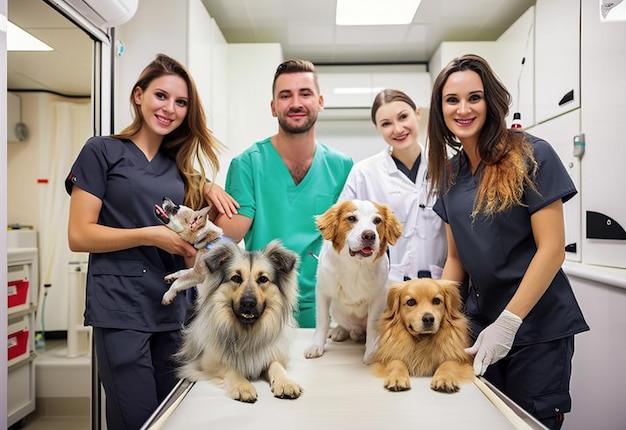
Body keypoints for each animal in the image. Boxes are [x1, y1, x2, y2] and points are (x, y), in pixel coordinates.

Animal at [176, 240, 302, 402]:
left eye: (263, 279)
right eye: (236, 278)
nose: (248, 303)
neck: (247, 333)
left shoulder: (272, 356)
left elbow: (276, 365)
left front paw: (285, 383)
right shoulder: (204, 364)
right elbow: (229, 368)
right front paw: (243, 386)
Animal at [304, 198, 402, 362]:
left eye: (377, 221)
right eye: (351, 218)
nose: (369, 235)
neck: (356, 266)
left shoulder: (379, 297)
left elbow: (372, 325)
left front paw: (371, 353)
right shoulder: (323, 292)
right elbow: (322, 322)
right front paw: (315, 346)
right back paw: (340, 331)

------------------------

● **Brief**:
Please reprint the whole listing exactly and omit its pictures.

● **Response box**:
Body keypoints for each animal in the image. Boxes are [x1, y1, x2, y2] and points are (x, y), in pixel coordinates.

Animal at [176, 240, 302, 402]:
left eye: (263, 279)
right eye: (236, 278)
nose: (248, 303)
neck: (247, 333)
left shoulder: (272, 356)
left elbow: (276, 365)
left front paw: (285, 383)
right shoulder: (204, 364)
right elbow: (229, 368)
right front paw: (243, 386)
Animal at [304, 198, 402, 362]:
left eye: (377, 221)
right eye: (351, 218)
nose: (369, 235)
neck: (356, 266)
left shoulder: (379, 297)
left elbow: (372, 325)
left front paw: (371, 353)
right shoulder: (323, 292)
right elbow: (322, 322)
right front paw: (315, 346)
right back paw: (340, 331)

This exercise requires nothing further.